------ Quoted text
Also, I hadn’t really looked at Australian Mists before, they’re super neat! They have random ticking in their tabby pattern, and are also pale colored in general. It makes for a very pretty cat! You’re correct that peach is fawn - they renamed cinnamon to gold and fawn to peach, probably because they’re so much lighter they don’t really look cinnamon/fawn anymore!
Does caramel just colour the hair differently?? Or does it do something more to the hair??
From the caramel messybeast article: it also clumps the pigments, but differently.
"In dilute coloured hairs, the pigment granules are grouped in elongated oval clusters, with streaks of elongated pigment granules between them, rather than being evenly distributed along the hair shaft. In dilute modified hairs, pigment appeared to be grouped in round clusters, regularly distributed, and with no visible streaks of pigment. This suggests the Dilute modifier results in a difference in pigment deposition. The microscopic study of caramel and apricot hairs showed the melanosomes to be smaller, more numerous, and a more regular spherical shape in caramel and apricot hairs than in the non-Dm dilute hairs." (Emphasis mine)
How can I tell that cat is caramel/apricot?? When I look at cat pictures that are caramel, then I just can't tell if it's normal cat or caramel cat. With blue, I can kinda tell, but otherwise, I can't. Lilac caramel looks like off fawn and sometimes like cinnamon.
Fawn caramel looks kidna still like lil darker normal fawn.
And apricot looks just like a little bit more red-ish cream...
How can I tell if they are caramel?? It's really hard to nitpick tints and shades...
(Also, how can I tell Lilac and Blue apart?? Lilac can be more brownish, I know, but most lilac pictures are looking really greyish.
------------
------ Records shown
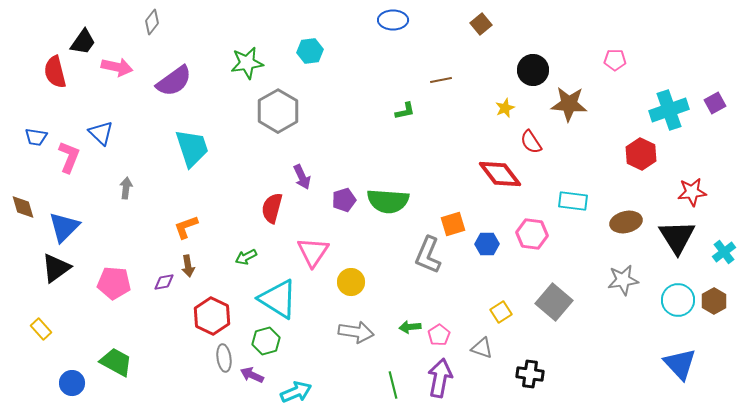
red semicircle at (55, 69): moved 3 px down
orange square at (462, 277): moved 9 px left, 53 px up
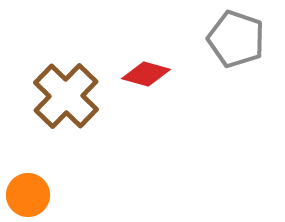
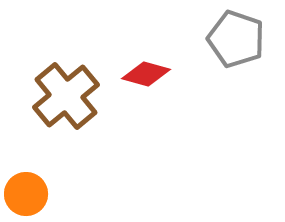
brown cross: rotated 6 degrees clockwise
orange circle: moved 2 px left, 1 px up
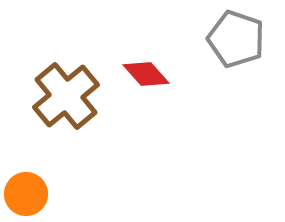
red diamond: rotated 33 degrees clockwise
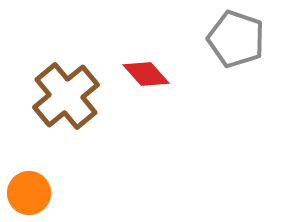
orange circle: moved 3 px right, 1 px up
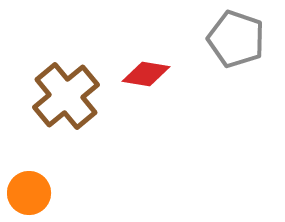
red diamond: rotated 39 degrees counterclockwise
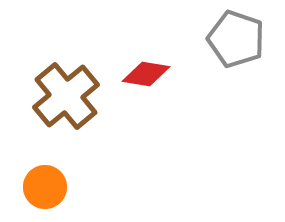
orange circle: moved 16 px right, 6 px up
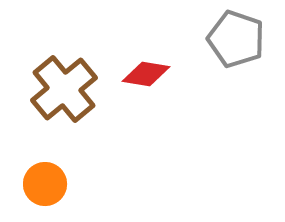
brown cross: moved 2 px left, 7 px up
orange circle: moved 3 px up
------------
> [Set task]:
Transcribe the discussion of caramel cat coat colors above in full, reproducing every word, spelling, and punctuation mark without any change.

> [Problem solution]:
Also, I hadn’t really looked at Australian Mists before, they’re super neat! They have random ticking in their tabby pattern, and are also pale colored in general. It makes for a very pretty cat! You’re correct that peach is fawn - they renamed cinnamon to gold and fawn to peach, probably because they’re so much lighter they don’t really look cinnamon/fawn anymore!
Does caramel just colour the hair differently?? Or does it do something more to the hair??
From the caramel messybeast article: it also clumps the pigments, but differently.
"In dilute coloured hairs, the pigment granules are grouped in elongated oval clusters, with streaks of elongated pigment granules between them, rather than being evenly distributed along the hair shaft. In dilute modified hairs, pigment appeared to be grouped in round clusters, regularly distributed, and with no visible streaks of pigment. This suggests the Dilute modifier results in a difference in pigment deposition. The microscopic study of caramel and apricot hairs showed the melanosomes to be smaller, more numerous, and a more regular spherical shape in caramel and apricot hairs than in the non-Dm dilute hairs." (Emphasis mine)
How can I tell that cat is caramel/apricot?? When I look at cat pictures that are caramel, then I just can't tell if it's normal cat or caramel cat. With blue, I can kinda tell, but otherwise, I can't. Lilac caramel looks like off fawn and sometimes like cinnamon.
Fawn caramel looks kidna still like lil darker normal fawn.
And apricot looks just like a little bit more red-ish cream...
How can I tell if they are caramel?? It's really hard to nitpick tints and shades...
(Also, how can I tell Lilac and Blue apart?? Lilac can be more brownish, I know, but most lilac pictures are looking really greyish.